Southwest captain initially wanted to land crippled plane at different airport
DALLAS -- The pilots of a Southwest Airlines jet struggled to handle the plane after an engine blew apart at 32,000 feet over Pennsylvania last month. Investigators say the captain, Tammie Jo Shults, took over control from the co-pilot.
She first asked air traffic controllers for permission to land at the nearest airport, but then aimed for Philadelphia, where the crippled plane made an emergency landing. The Dallas-bound flight had departed from New York's LaGuardia Airport.
A jagged chunk of an engine part called the inboard fan cowl hit a window, shattering it and causing a partial loss of pressure in the cabin that pushed 43-year-old Jennifer Riordan halfway out the window. She died later.
The National Transportation Safety Board provided new details Thursday on the fatal accident aboard Southwest Flight 1380 on April 17.
Shults and co-pilot Darren Ellisor, both former military pilots, have not talked publicly about the dramatic flight. They and other crew members and a few passengers met President Trump in the White House on Tuesday, and Mr. Trump praised their bravery and skill.
In its update, the NTSB also said that investigators have found pieces of the broken engine fan blade suspected of triggering the accident when it snapped off due to metal fatigue, or microscopic cracking. The NTSB said the other blades in the engine on the Boeing 737 were nicked during the accident but showed no signs of cracking.
Investigators looked at Southwest maintenance records, which indicated that the fan blades in the failed engine had made more than 32,000 flights and more than 10,000 since being overhauled in November 2012. At that time they were inspected by sight and with fluorescent dye used to find surface defects.
Since the accident, the Federal Aviation Administration has announced stepped-up inspections of fan blades in Boeing 737 engines, which are made by CFM International, a joint venture of General Electric Co. and France's Safran SA. CFM first recommended more inspections using ultrasound and electrical currents after an engine broke apart on another Southwest plane in 2016. No one was injured in that incident.

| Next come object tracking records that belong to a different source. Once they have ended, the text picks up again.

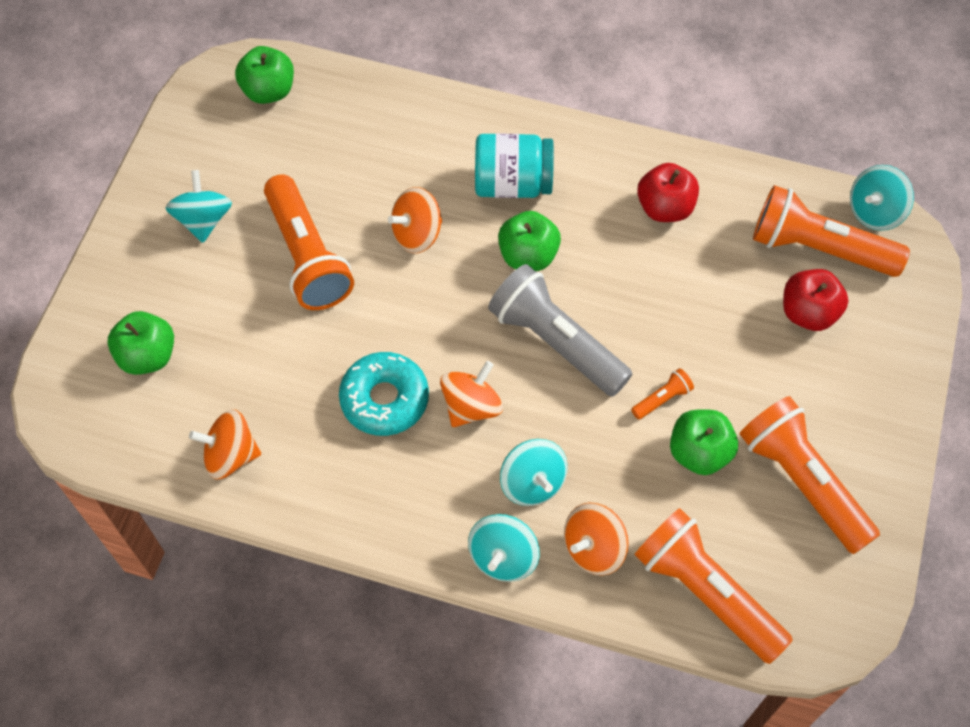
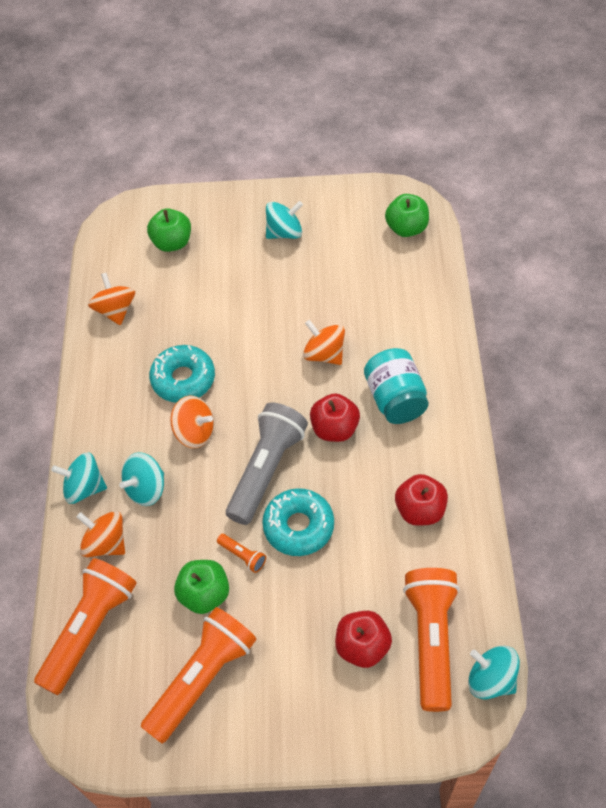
camera: 75 degrees right, 5 degrees down
(307, 256) = (279, 297): orange flashlight -> none
(528, 256) = (335, 429): green apple -> red apple
(644, 331) = (298, 526): none -> turquoise donut

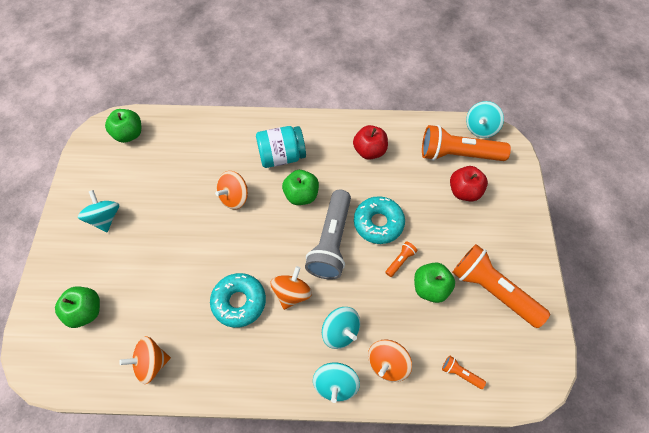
camera: 90 degrees left, 5 degrees up
(90, 629) = (460, 373): orange flashlight -> orange flashlight, size x0.41
(267, 470) = (331, 242): grey flashlight -> grey flashlight turned 105 degrees counterclockwise
(335, 429) = (301, 195): red apple -> green apple

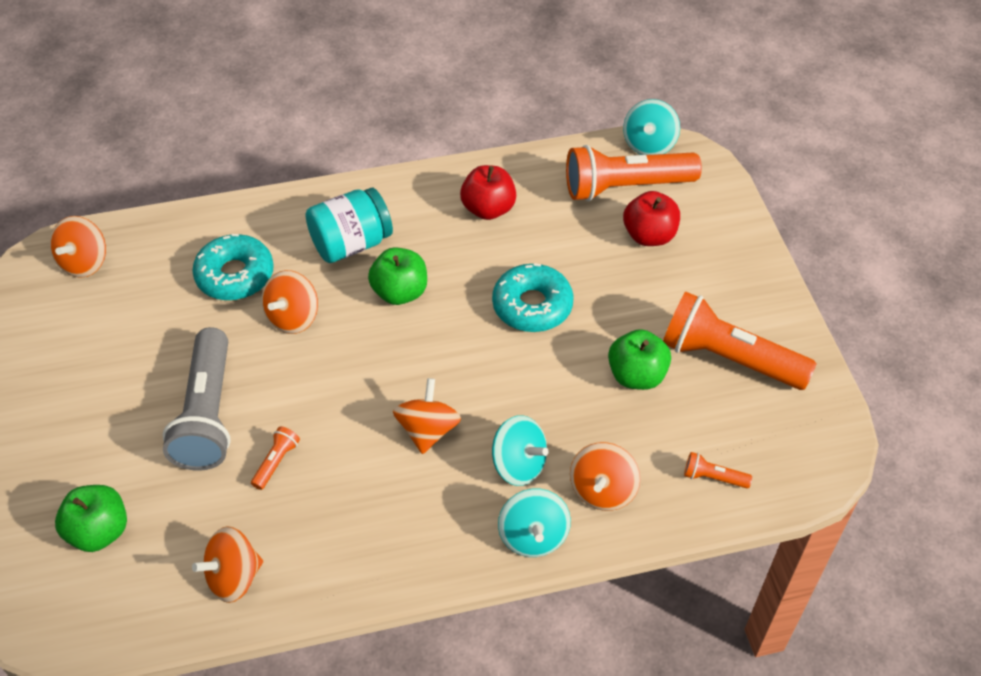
camera: 15 degrees left, 10 degrees down
(105, 218) = (85, 392): turquoise spinning top -> none
(129, 134) = (84, 262): green apple -> orange spinning top
(239, 302) = (348, 461): turquoise donut -> turquoise donut (235, 275)
(331, 242) = (467, 347): grey flashlight -> grey flashlight (207, 414)
(400, 261) = (581, 349): orange flashlight -> orange flashlight (276, 462)

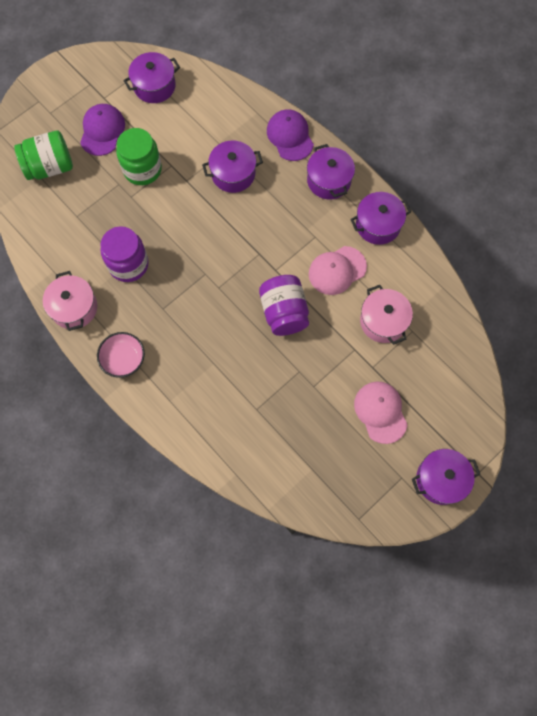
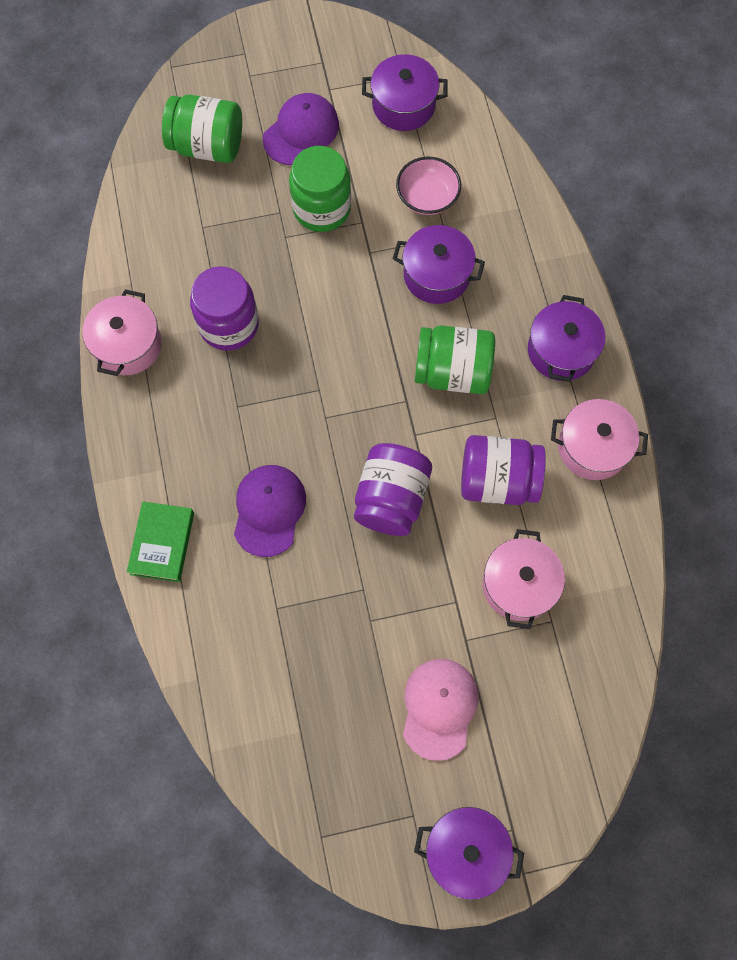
camera: 30 degrees right, 0 degrees up
(123, 359) = (148, 445): pink bowl -> pink bowl (427, 197)
(167, 410) = (162, 543): none -> green book
(275, 224) = (452, 372): none -> green jar
(290, 136) = (544, 262): purple cap -> purple cap (269, 510)
(337, 270) = (497, 480): pink cap -> purple jar
(378, 225) = (592, 447): purple pot -> pink pot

Southwest executives say crews have inspected more than 25,000 blades in the airline's fleet and found only one other that showed signs of cracking.
Passengers on another Southwest plane were startled this week when one layer of a three-layer window cracked in flight. The pilots landed the plane safely in Cleveland.
Former NTSB Chairman Mark Rosenker told CBS News that the cracked window was an anomaly.
"There are a number of redundancies built into these windows that enable them to withstand even the loss of one of the panes," Rosenker said.